O homem que se dissolve no esplendor da escrita

Traz à ficção portuguesa, nos primeiros romances, a sua experiência na guerra colonial. A escrita de Saramago não o cativa, diverte-se com os livros "maus" dos outros autores.

Virou personagem de uma das suas crónicas por causa da barriga. O tempo, insensível, a deixar as marcas no corpo do escritor. "As pessoas começam a interessar-se pela minha barriga." A barriga, a velhice, enfim, é apenas um pormenor. O importante nesse texto é o que António Lobo Antunes releva do seu ofício da escrita. Eles, os que repararam na barriga, não dão conta "que me dissolvo fisicamente naquilo que escrevo".

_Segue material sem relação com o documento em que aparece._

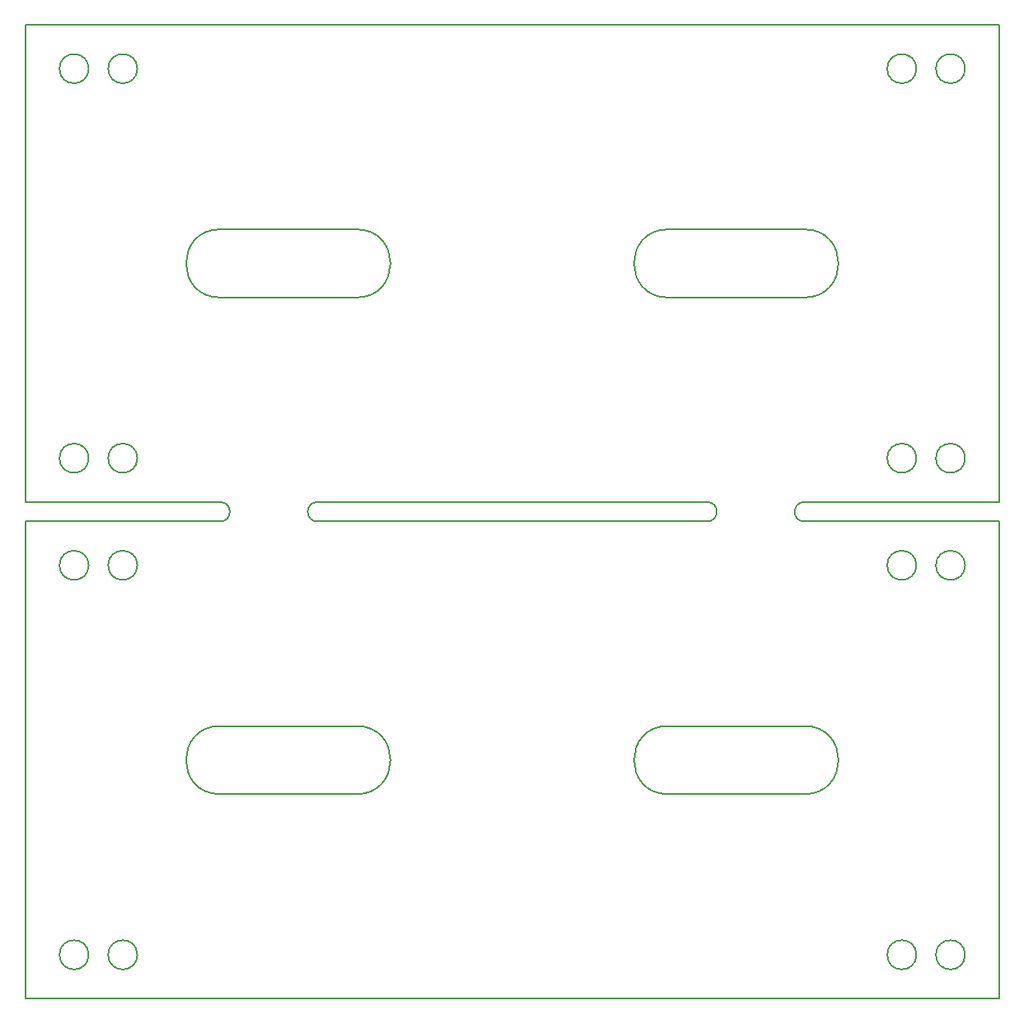
<source format=gbr>
G04 #@! TF.GenerationSoftware,KiCad,Pcbnew,5.0.2+dfsg1-1*
G04 #@! TF.CreationDate,2020-09-22T13:16:51+02:00*
G04 #@! TF.ProjectId,lipo_power,6c69706f-5f70-46f7-9765-722e6b696361,rev?*
G04 #@! TF.SameCoordinates,Original*
G04 #@! TF.FileFunction,Profile,NP*
%FSLAX46Y46*%
G04 Gerber Fmt 4.6, Leading zero omitted, Abs format (unit mm)*
G04 Created by KiCad (PCBNEW 5.0.2+dfsg1-1) date Tue 22 Sep 2020 01:16:51 PM CEST*
%MOMM*%
%LPD*%
G01*
G04 APERTURE LIST*
%ADD10C,0.150000*%
%ADD11C,0.200000*%
G04 APERTURE END LIST*
D10*
X111500000Y-54000000D02*
G75*
G03X111500000Y-54000000I-1500000J0D01*
G01*
X134000000Y-70500000D02*
X120000000Y-70500000D01*
X120000000Y-77500000D02*
X134000000Y-77500000D01*
X180000000Y-70500000D02*
X166000000Y-70500000D01*
X166000000Y-77500000D02*
X180000000Y-77500000D01*
X196500000Y-94000000D02*
G75*
G03X196500000Y-94000000I-1500000J0D01*
G01*
X196500000Y-54000000D02*
G75*
G03X196500000Y-54000000I-1500000J0D01*
G01*
X191500000Y-94000000D02*
G75*
G03X191500000Y-94000000I-1500000J0D01*
G01*
X111500000Y-94000000D02*
G75*
G03X111500000Y-94000000I-1500000J0D01*
G01*
X191500000Y-54000000D02*
G75*
G03X191500000Y-54000000I-1500000J0D01*
G01*
X166000000Y-77500000D02*
G75*
G02X166000000Y-70500000I0J3500000D01*
G01*
X180000000Y-70500000D02*
G75*
G02X180000000Y-77500000I0J-3500000D01*
G01*
D11*
X100000000Y-49500000D02*
X100000000Y-98500000D01*
D10*
X120000000Y-77500000D02*
G75*
G02X120000000Y-70500000I0J3500000D01*
G01*
X134000000Y-70500000D02*
G75*
G02X134000000Y-77500000I0J-3500000D01*
G01*
D11*
X100000000Y-49500000D02*
X200000000Y-49500000D01*
X200000000Y-98500000D02*
X200000000Y-49500000D01*
D10*
X106500000Y-94000000D02*
G75*
G03X106500000Y-94000000I-1500000J0D01*
G01*
X106500000Y-54000000D02*
G75*
G03X106500000Y-54000000I-1500000J0D01*
G01*
X111500000Y-145000000D02*
G75*
G03X111500000Y-145000000I-1500000J0D01*
G01*
X191500000Y-145000000D02*
G75*
G03X191500000Y-145000000I-1500000J0D01*
G01*
X191500000Y-105000000D02*
G75*
G03X191500000Y-105000000I-1500000J0D01*
G01*
X111500000Y-105000000D02*
G75*
G03X111500000Y-105000000I-1500000J0D01*
G01*
X170000000Y-100500000D02*
X130000000Y-100500000D01*
X130000000Y-98500000D02*
X170000000Y-98500000D01*
X130000000Y-100500000D02*
G75*
G02X130000000Y-98500000I0J1000000D01*
G01*
X120000000Y-98500000D02*
G75*
G02X120000000Y-100500000I0J-1000000D01*
G01*
X170000000Y-98500000D02*
G75*
G02X170000000Y-100500000I0J-1000000D01*
G01*
X180000000Y-100500000D02*
G75*
G02X180000000Y-98500000I0J1000000D01*
G01*
D11*
X180000000Y-100500000D02*
X200000000Y-100500000D01*
X200000000Y-98500000D02*
X180000000Y-98500000D01*
X100000000Y-98500000D02*
X120000000Y-98500000D01*
D10*
X166000000Y-128500000D02*
X180000000Y-128500000D01*
X180000000Y-121500000D02*
X166000000Y-121500000D01*
X180000000Y-121500000D02*
G75*
G02X180000000Y-128500000I0J-3500000D01*
G01*
X166000000Y-128500000D02*
G75*
G02X166000000Y-121500000I0J3500000D01*
G01*
X120000000Y-128500000D02*
X134000000Y-128500000D01*
X134000000Y-121500000D02*
X120000000Y-121500000D01*
X134000000Y-121500000D02*
G75*
G02X134000000Y-128500000I0J-3500000D01*
G01*
X120000000Y-128500000D02*
G75*
G02X120000000Y-121500000I0J3500000D01*
G01*
X106500000Y-105000000D02*
G75*
G03X106500000Y-105000000I-1500000J0D01*
G01*
X106500000Y-145000000D02*
G75*
G03X106500000Y-145000000I-1500000J0D01*
G01*
X196500000Y-105000000D02*
G75*
G03X196500000Y-105000000I-1500000J0D01*
G01*
X196500000Y-145000000D02*
G75*
G03X196500000Y-145000000I-1500000J0D01*
G01*
D11*
X100000000Y-100500000D02*
X100000000Y-149500000D01*
X120000000Y-100500000D02*
X100000000Y-100500000D01*
X200000000Y-149500000D02*
X200000000Y-100500000D01*
X100000000Y-149500000D02*
X200000000Y-149500000D01*
M02*

</source>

Dissolve-se na escrita, na imensa floresta de palavras, porque - revela na mesma crónica - existir para ele "é uma segunda profissão" de que tenta evadir-se. António Lobo Antunes, o homem que se dilui numa escrita plena de originalidade, é um dos escritores portugueses mais lidos em todo o mundo. Falta-lhe o Nobel. Só lhe falta o Prémio Nobel da Literatura, ambição que o escritor nunca escondeu.

Todos os anos, na época certa, o autor de A Explicação dos Pássaros lá volta a aparecer como um dos candidatos ao galardão da Acade- mia Sueca. Durante um longo período, outro autor português surgia na lista: José Saramago, falecido em 2010, que acabaria por ser distinguido. Para alguns, o primeiro autor de língua portuguesa a vencer o Nobel deveria ter sido o outro.

O crítico e ensaísta George Steiner subscreve essa posição. "José Saramago não é o maior escritor português da actualidade. Para mim, esse é, de longe, António Lobo Antunes. É um gigante. Ele é um grande, e Portugal não lhe deu ainda o devido reconhecimento. Devia ter ganho o Nobel há já algum tempo. Mas não aconteceu. Por causa de Saramago. Deviam ter ganho ambos, em partilha. Mas não está completamente arredado dessa atribuição ", disse recentemente Steiner à revista Ler.

António Lobo Antunes nunca morreu de amores pela obra de José Saramago. O autor de Levantado do Chão pagava na mesma moeda. A história do Nobel contribuiu e agravou esse contencioso. "Não conheço muito a obra do Saramago, mas eu tenho grandes reservas em relação ao que já li", afirmava o autor de Fado Alexandrino a um jornal brasileiro.

A escrita de Saramago não "entusiasmava" Lobo Antunes. "Temos objectivos absolutamente opostos e encaramos a literatura de modo radicalmente diferente". De- pois, uma crítica mais dura: "Ainda bem que ele tem prestígio no Brasil, porque, no resto do mundo, tirando talvez a Espanha e a Itália, ninguém fala em Saramago."

Os primeiros livros de António Lobo Antunes , Memória de Elefante e Os Cus de Judas, surgem em público no mesmo ano, em 1979. E são um acontecimento literário em Portugal, que rapidamente ultrapassa as fronteiras. Obras marcadas pelo contexto da guerra colonial, que o escritor viveu de muito perto, lançados seis anos após o fim desse conflito. "Nós não inventamos nada. Quando estamos a fazer um livro estamos a falar de nós mesmos. É você que está no livro, através daquelas vozes. Ou melhor, é apenas uma voz."

António Lobo Antunes nasceu em Lisboa em 1942. Licenciou-se em Medicina, optando pela especialidade de Psiquiatria, foi alferes médico em Angola. Até 1985, exerce a profissão no Hospital Miguel Bombarda. Para o homem que continua a dissolver-se na escrita , difícil não é escrever, "é corrigir". Conhece mal, como atrás se refere, os livros de Saramago. Mas diz divertir-se com os livros maus de outros autores. Aos escritores mais novos, lembra: a literatura "aprende-se". E o trabalho mais árduo é o de limpar a prosa, o "cortar até ao osso", o de enxugar a escrita.

"Levei tempo a compreender o que é a eficácia do romance, ou levei tempo a compreender que, se eu trabalhasse bastante, podia fazer uma metáfora do livro todo". Será que faz mesmo falta o Nobel a quem assume assim a literatura?